AWS Certified Database – Specialty — Question 237

A company uses multiple AWS accounts in AWS Organizations to separate development teams that work on different applications. Each AWS account contains multiple applications that run in the default VPC with interface endpoints. The applications need access to the same underlying data in an Amazon Aurora PostgreSQL DB cluster in one of the AWS accounts.

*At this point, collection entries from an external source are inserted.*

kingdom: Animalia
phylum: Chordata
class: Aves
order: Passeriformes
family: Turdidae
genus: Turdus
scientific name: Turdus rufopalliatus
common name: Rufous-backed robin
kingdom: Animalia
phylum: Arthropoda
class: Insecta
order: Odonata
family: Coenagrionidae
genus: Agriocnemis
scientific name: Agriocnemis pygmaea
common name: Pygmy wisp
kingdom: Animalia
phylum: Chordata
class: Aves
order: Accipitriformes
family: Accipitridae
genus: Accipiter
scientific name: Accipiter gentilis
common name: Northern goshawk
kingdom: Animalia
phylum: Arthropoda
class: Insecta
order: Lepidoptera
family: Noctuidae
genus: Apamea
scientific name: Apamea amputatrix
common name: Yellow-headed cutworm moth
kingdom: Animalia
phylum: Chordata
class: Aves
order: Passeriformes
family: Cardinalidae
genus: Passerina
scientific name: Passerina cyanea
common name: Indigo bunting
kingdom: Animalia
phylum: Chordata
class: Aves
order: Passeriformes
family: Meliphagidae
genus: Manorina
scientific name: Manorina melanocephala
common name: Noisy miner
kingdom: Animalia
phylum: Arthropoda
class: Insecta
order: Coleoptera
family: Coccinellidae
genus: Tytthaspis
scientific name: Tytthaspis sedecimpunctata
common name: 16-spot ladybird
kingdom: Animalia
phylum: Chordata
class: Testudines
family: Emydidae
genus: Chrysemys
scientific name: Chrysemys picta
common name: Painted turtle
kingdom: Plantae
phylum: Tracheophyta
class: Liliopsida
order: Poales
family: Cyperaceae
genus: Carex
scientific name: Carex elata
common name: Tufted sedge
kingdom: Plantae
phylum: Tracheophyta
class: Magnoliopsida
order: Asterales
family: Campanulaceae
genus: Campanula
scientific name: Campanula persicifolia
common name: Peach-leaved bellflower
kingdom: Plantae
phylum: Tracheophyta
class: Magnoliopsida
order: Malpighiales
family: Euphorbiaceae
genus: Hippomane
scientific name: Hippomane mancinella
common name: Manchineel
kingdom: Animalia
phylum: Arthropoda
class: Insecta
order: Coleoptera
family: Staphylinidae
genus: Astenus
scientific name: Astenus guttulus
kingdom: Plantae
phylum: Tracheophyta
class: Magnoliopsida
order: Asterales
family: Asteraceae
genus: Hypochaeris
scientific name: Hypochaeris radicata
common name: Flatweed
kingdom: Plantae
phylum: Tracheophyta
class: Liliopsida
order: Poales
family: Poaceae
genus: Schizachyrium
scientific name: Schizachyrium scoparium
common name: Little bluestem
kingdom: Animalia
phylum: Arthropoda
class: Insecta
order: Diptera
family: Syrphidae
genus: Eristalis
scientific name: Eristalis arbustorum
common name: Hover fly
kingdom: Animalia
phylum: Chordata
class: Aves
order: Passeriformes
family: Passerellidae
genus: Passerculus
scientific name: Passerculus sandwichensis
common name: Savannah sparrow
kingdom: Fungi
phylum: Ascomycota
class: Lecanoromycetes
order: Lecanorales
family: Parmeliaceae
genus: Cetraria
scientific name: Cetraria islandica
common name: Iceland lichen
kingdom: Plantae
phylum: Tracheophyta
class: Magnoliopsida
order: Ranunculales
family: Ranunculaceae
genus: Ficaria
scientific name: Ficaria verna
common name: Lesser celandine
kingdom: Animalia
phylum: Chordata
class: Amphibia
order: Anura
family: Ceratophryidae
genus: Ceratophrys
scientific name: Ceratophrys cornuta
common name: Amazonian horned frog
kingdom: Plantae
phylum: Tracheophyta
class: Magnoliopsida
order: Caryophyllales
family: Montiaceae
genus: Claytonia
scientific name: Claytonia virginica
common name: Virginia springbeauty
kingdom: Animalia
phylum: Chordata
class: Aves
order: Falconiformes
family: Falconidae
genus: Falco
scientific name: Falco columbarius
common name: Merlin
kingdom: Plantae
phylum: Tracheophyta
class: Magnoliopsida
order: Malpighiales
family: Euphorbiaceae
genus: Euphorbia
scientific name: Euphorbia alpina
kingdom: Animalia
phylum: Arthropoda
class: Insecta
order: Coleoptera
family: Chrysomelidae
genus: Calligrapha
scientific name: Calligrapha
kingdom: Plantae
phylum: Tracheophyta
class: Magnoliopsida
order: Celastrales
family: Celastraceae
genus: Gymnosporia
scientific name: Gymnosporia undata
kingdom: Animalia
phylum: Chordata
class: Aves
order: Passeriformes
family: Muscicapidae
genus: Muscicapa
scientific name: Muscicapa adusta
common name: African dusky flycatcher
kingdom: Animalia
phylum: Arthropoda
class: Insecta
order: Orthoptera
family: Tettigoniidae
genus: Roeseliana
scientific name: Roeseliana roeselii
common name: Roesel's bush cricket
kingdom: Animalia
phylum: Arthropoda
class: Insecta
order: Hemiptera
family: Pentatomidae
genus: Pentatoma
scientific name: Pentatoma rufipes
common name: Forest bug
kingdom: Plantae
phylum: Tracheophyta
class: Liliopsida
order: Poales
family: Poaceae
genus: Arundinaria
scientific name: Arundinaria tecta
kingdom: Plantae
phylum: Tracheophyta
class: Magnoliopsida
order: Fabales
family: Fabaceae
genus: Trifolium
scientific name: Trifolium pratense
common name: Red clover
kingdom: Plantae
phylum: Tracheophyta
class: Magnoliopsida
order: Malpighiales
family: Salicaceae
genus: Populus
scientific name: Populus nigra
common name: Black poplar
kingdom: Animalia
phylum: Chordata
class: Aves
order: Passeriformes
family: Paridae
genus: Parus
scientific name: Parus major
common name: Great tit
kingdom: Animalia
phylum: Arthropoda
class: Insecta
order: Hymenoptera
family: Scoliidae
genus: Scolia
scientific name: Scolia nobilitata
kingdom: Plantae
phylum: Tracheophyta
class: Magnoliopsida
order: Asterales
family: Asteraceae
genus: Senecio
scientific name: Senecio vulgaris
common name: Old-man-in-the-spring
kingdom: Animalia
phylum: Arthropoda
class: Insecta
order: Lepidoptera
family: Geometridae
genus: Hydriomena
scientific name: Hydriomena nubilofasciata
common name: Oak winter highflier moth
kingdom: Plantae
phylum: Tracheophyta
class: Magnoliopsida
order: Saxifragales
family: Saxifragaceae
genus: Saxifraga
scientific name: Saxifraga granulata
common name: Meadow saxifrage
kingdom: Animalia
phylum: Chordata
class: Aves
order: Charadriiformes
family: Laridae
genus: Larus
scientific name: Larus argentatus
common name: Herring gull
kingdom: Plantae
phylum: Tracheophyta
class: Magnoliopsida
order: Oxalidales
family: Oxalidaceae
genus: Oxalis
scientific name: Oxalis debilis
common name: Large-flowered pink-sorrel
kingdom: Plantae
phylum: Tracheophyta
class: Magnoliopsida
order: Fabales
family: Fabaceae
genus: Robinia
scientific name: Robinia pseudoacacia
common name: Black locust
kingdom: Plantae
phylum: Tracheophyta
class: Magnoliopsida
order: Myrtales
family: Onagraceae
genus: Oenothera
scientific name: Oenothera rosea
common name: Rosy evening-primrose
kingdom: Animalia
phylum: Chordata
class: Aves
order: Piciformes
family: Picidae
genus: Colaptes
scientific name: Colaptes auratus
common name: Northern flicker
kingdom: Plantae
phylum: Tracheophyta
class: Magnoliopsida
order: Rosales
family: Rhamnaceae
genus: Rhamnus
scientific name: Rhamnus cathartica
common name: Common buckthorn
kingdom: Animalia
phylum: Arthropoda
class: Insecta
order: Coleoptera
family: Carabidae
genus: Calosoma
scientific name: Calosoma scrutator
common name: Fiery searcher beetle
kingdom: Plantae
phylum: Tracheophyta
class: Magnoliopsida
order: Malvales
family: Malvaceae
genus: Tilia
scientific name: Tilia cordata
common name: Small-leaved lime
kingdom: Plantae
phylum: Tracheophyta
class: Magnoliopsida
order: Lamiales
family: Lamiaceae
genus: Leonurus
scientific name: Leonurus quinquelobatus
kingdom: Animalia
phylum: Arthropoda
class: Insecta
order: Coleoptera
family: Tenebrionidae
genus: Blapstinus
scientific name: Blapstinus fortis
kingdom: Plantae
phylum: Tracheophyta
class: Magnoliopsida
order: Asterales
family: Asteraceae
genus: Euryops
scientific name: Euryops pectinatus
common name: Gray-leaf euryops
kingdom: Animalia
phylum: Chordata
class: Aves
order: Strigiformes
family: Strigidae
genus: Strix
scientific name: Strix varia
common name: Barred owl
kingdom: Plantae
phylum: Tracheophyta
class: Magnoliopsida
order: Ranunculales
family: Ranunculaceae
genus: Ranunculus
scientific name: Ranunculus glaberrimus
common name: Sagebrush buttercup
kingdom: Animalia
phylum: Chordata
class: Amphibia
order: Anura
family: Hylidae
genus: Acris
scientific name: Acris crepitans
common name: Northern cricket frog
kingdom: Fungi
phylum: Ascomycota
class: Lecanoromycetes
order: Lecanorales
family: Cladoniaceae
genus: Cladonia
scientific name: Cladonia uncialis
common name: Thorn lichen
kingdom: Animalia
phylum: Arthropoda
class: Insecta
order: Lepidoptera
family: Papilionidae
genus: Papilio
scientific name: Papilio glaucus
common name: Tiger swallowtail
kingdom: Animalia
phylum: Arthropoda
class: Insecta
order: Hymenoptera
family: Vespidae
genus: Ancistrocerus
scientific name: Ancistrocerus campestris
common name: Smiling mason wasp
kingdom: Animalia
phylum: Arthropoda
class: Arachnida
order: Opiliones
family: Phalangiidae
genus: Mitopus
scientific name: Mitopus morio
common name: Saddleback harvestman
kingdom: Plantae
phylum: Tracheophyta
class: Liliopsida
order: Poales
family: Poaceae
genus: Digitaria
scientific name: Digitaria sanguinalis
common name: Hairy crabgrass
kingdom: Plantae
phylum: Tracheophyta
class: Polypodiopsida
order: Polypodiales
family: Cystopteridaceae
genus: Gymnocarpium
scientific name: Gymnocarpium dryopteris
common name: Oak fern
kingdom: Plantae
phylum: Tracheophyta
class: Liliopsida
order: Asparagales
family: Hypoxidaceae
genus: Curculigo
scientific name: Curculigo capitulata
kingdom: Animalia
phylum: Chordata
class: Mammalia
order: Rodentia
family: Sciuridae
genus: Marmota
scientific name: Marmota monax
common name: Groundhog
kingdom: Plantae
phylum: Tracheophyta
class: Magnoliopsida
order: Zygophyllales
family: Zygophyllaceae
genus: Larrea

Which solution will meet these requirements in the MOST operationally efficient way?

Answer options

• A. Use AWS Resource Access Manager (AWS RAM) to share the subnet that contains the database. Create an Amazon RDS Proxy endpoint for the other applications to access.
• B. Use VPC peering to connect the VPCs of the other AWS accounts to the subnet that contains the database.
• C. Create an Amazon S3 bucket that stores database backups. Configure replication to S3 buckets in the other accounts. Restore the backups in the other AWS accounts.
• D. Create an interface VPC endpoint for the Amazon RDS API. Attach an endpoint policy that grants the other AWS accounts access to the database.

Correct answer: A

Explanation

The correct answer is A because using AWS Resource Access Manager (AWS RAM) to share the subnet with an Amazon RDS Proxy endpoint allows seamless and efficient access to the database from multiple AWS accounts without the need for complex networking configurations. Option B, VPC peering, introduces additional management overhead, while option C involves unnecessary data replication and restoration processes, and option D does not directly provide access to the database without additional configurations.